Luem’s background is in punk rock, and he feels a certain affinity between his own passions and those of the backyarders. “The kids are not violence junkies,” he said. “They are adrenaline junkies. They don’t want to hurt each other. In fact, a lot of them have said to me it’s much better to actually be on the receiving end of the blow. Why? Well, think about it: Why would you stand in the front row of a punk rock concert without earplugs when they have those huge speakers? That could be interpreted as a pretty violent experience, but in fact it’s more about the rush of that moment, and the adrenaline you experience as a witness or a participant — if there’s any difference. At punk concerts most of the people watching the bands were in bands themselves. When I went to backyard-wrestling shows, it was usually just other wrestlers.
“What these kids have is a desire to be something that they’re not,” Luem continued. “They want to re-create themselves, particularly at the age when most of them start. They are at that period in their lives where they are thrashing through adolescence and trying to figure out who they are. Physically, they’re changing. Mentally, they’re changing. Their home lives might be unstable. It’s almost like they have inherited this idea of the mutable personality from day one. I call them the post–Mick Foley, post-Madonna generation. When I was growing up, I never thought of just reinventing myself, taking a totally different name and re-imagining myself. Even if I did, I never would have had a place to go with that name. I think the wrestling provides them with a stage for that persona.”

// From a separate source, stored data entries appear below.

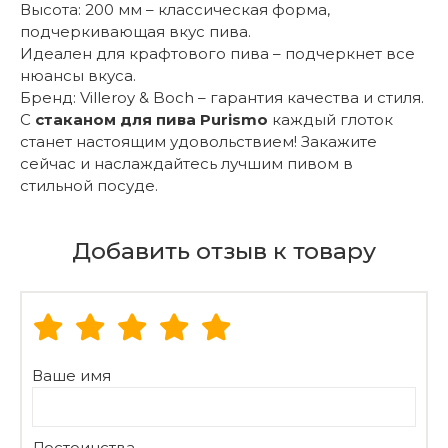
Высота: 200 мм – классическая форма,
подчеркивающая вкус пива.
Идеален для крафтового пива – подчеркнет все
нюансы вкуса.
Бренд: Villeroy & Boch – гарантия качества и стиля.
С
стаканом для пива Purismo
каждый глоток
станет настоящим удовольствием! Закажите
сейчас и наслаждайтесь лучшим пивом в
стильной посуде.
Добавить отзыв к товару
Ваше имя
Достоинства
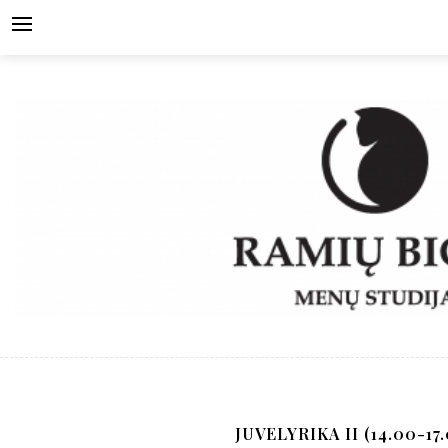
Skip
to
content
JUVELYRIKA II (14.00-17.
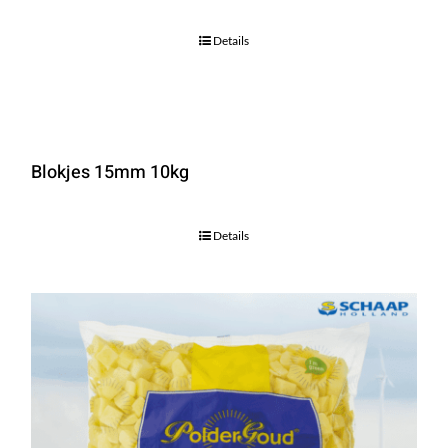
Details
Blokjes 15mm 10kg
Details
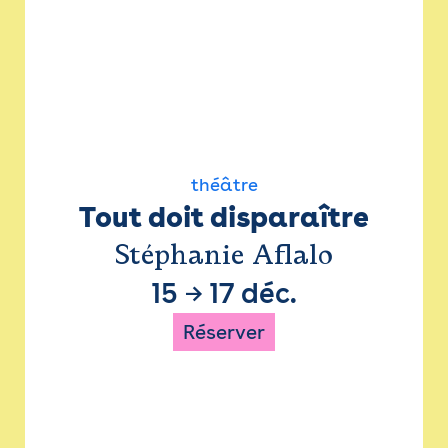
théâtre
Tout doit disparaître
Stéphanie Aflalo
15
→
17 déc.
Réserver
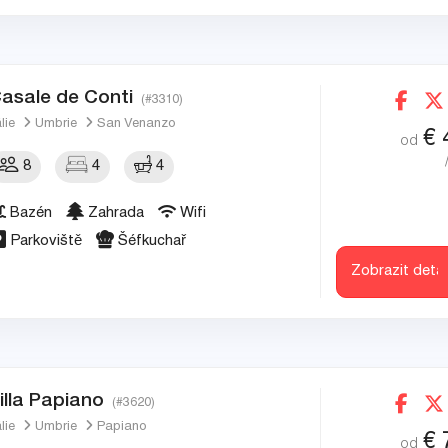
asale de Conti
(#3310)
álie
Umbrie
San Venanzo
€
od
8
4
4
Bazén
Zahrada
Wifi
Parkoviště
Šéfkuchař
Zobrazit detai
illa Papiano
(#3620)
álie
Umbrie
Papiano
€
od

I asked Luem about the kids’ incessant videotaping. “It’s a form of journaling,” he said. “They are journaling their way through adolescence. It is a process that builds some self-awareness. Through backyard wrestling, their lives start to tell a story, and conversely, they use their characters to tell a story about their lives. Previously, these kids didn’t have any narrative that made any sense to them, and they took control of that. They bring in humiliation and redemption. They bring in triumph and defeat. They bring in all these kind of mythic processes and then apply them to their lives. I think that’s one of the most amazing things about it.”